Despite the extent of Rich’s volunteer activity, her professional career as a full-time Tucson realtor is anything but a sideline. Her commitment and success as a realtor are reflected in the recognition and awards that she has garnered from her professional colleagues at Long Realty Company as well as the Tucson Association of Realtors and the Arizona Association of Realtors.
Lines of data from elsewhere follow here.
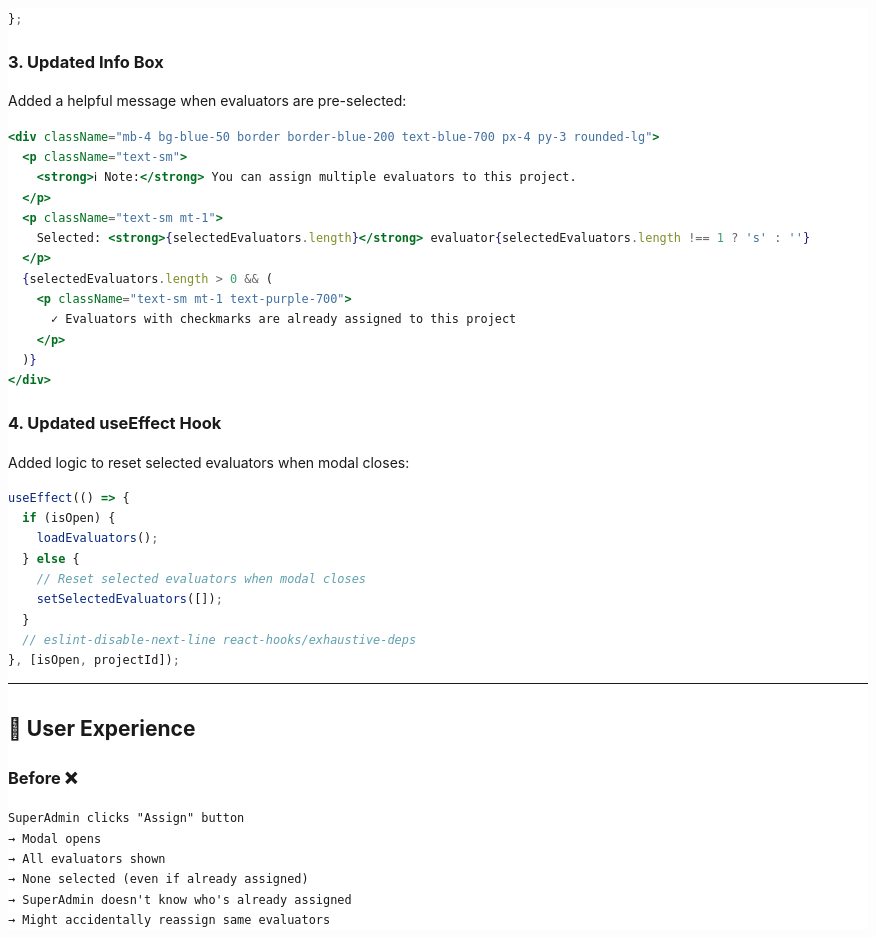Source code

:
 ```jsx
};
```

### 3. **Updated Info Box**

Added a helpful message when evaluators are pre-selected:

```jsx
<div className="mb-4 bg-blue-50 border border-blue-200 text-blue-700 px-4 py-3 rounded-lg">
  <p className="text-sm">
    <strong>ℹ️ Note:</strong> You can assign multiple evaluators to this project.
  </p>
  <p className="text-sm mt-1">
    Selected: <strong>{selectedEvaluators.length}</strong> evaluator{selectedEvaluators.length !== 1 ? 's' : ''}
  </p>
  {selectedEvaluators.length > 0 && (
    <p className="text-sm mt-1 text-purple-700">
      ✓ Evaluators with checkmarks are already assigned to this project
    </p>
  )}
</div>
```

### 4. **Updated useEffect Hook**

Added logic to reset selected evaluators when modal closes:

```jsx
useEffect(() => {
  if (isOpen) {
    loadEvaluators();
  } else {
    // Reset selected evaluators when modal closes
    setSelectedEvaluators([]);
  }
  // eslint-disable-next-line react-hooks/exhaustive-deps
}, [isOpen, projectId]);
```

---

## 🎨 User Experience

### Before ❌
```
SuperAdmin clicks "Assign" button
→ Modal opens
→ All evaluators shown
→ None selected (even if already assigned)
→ SuperAdmin doesn't know who's already assigned
→ Might accidentally reassign same evaluators
```

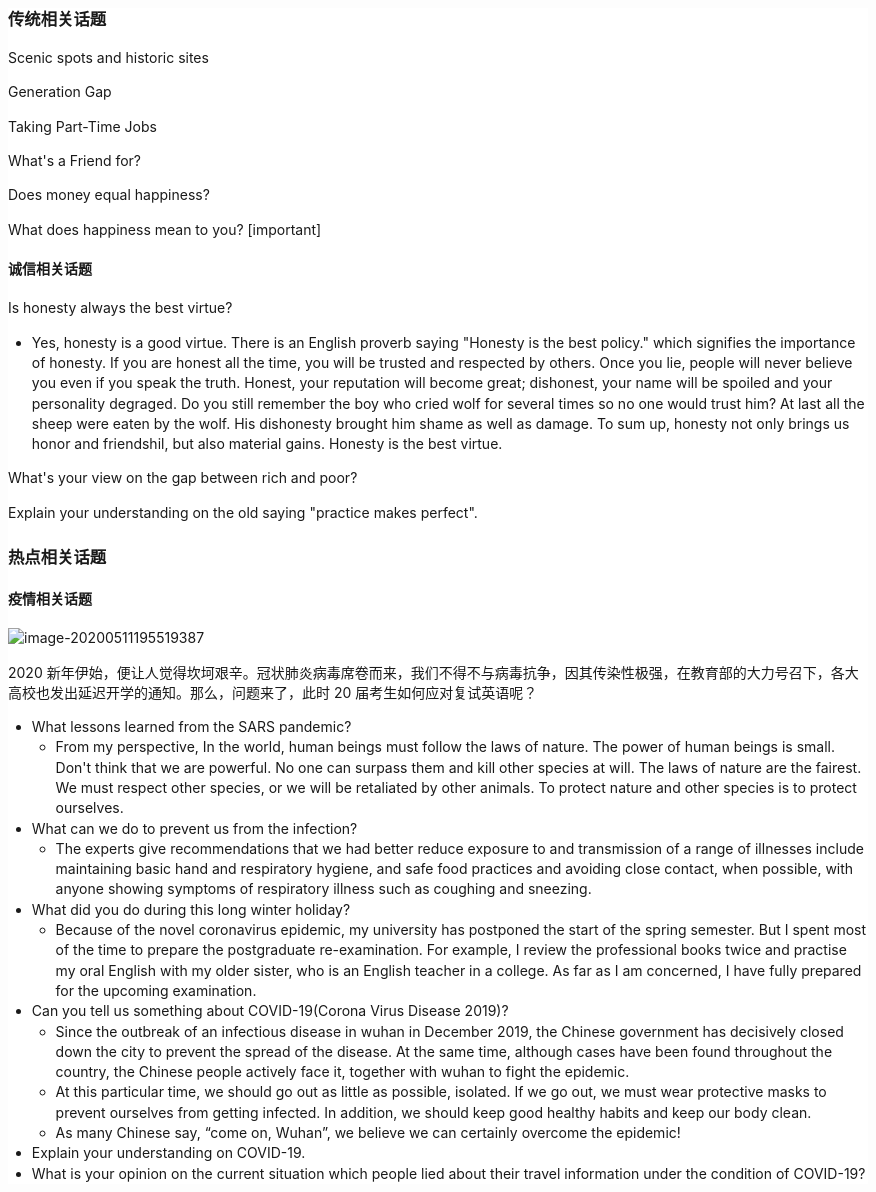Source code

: ### 传统相关话题

Scenic spots and historic sites

Generation Gap

Taking Part-Time Jobs

What's a Friend for?

Does money equal happiness?

What does happiness mean to you? [important]

#### 诚信相关话题

Is honesty always the best virtue?

* Yes, honesty is a good virtue. There is an English proverb saying "Honesty is the best policy." which signifies the importance of honesty. If you are honest all the time, you will be trusted and respected by others. Once you lie, people will never believe you even if you speak the truth. Honest, your reputation will become great; dishonest, your name will be spoiled and your personality degraged. Do you still remember the boy who cried wolf for several times so no one would trust him? At last all the sheep were eaten by the wolf. His dishonesty brought him shame as well as damage. To sum up, honesty not only brings us honor and friendshil, but also material gains. Honesty is the best virtue.

What's your view on the gap between rich and poor?

Explain your understanding on the old saying "practice makes perfect".

### 热点相关话题

#### 疫情相关话题

![image-20200511195519387](https://gitee.com/wugenqiang/PictureBed/raw/master/NoteBook/20200511195520.png)

2020 新年伊始，便让人觉得坎坷艰辛。冠状肺炎病毒席卷而来，我们不得不与病毒抗争，因其传染性极强，在教育部的大力号召下，各大高校也发出延迟开学的通知。那么，问题来了，此时 20 届考生如何应对复试英语呢？

* What lessons learned from the SARS pandemic?
  * From my perspective, In the world, human beings must follow the laws of nature. The power of human beings is small. Don't think that we are powerful. No one can surpass them and kill other species at will. The laws of nature are the fairest. We must respect other species, or we will be retaliated by other animals. To protect nature and other species is to protect ourselves.
* What can we do to prevent us from the infection?
  * The experts give recommendations that we had better reduce exposure to and transmission of a range of illnesses include maintaining basic hand and respiratory hygiene, and safe food practices and avoiding close contact, when possible, with anyone showing symptoms of respiratory illness such as coughing and sneezing.
* What did you do during this long winter holiday?
  * Because of the novel coronavirus epidemic, my university has postponed the start of the spring semester. But I spent most of the time to prepare the postgraduate re-examination. For example, I review the professional books twice and practise my oral English with my older sister, who is an English teacher in a college. As far as I am concerned, I have fully prepared for the upcoming examination.
* Can you tell us something about COVID-19(Corona Virus Disease 2019)?
  * Since the outbreak of an infectious disease in wuhan in December 2019, the Chinese government has decisively closed down the city to prevent the spread of the disease. At the same time, although cases have been found throughout the country, the Chinese people actively face it, together with wuhan to fight the epidemic. 
  * At this particular time, we should go out as little as possible, isolated. If we go out, we must wear protective masks to prevent ourselves from getting infected. In addition, we should keep good healthy habits and keep our body clean.
  * As many Chinese say, “come on, Wuhan”, we believe we can certainly overcome the epidemic!
* Explain your understanding on COVID-19.
* What is your opinion on the current situation which people lied about their travel information under the condition of COVID-19?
Rich says, “I am always asked by people how I work a full time job and still have time for all my volunteer commitments. I tell them that it’s easy. The secret is to have a silent partner — for me it’s my husband, Jim. We have a unique relationship as volunteer partners; he does half the work and I get all the awards.” And those awards come from completely diverse sectors of the community where Rich gives of herself to make a difference. So Tucsonans should not be surprised if they see Jill Rich ringing a bell for Salvation Army this holiday season. It’s just another of her ways of helping those who are less fortunate in our community. “I have a good time,” she says. “That’s what I do, seriously.”
Renee Claire is a freelance writer in Tucson.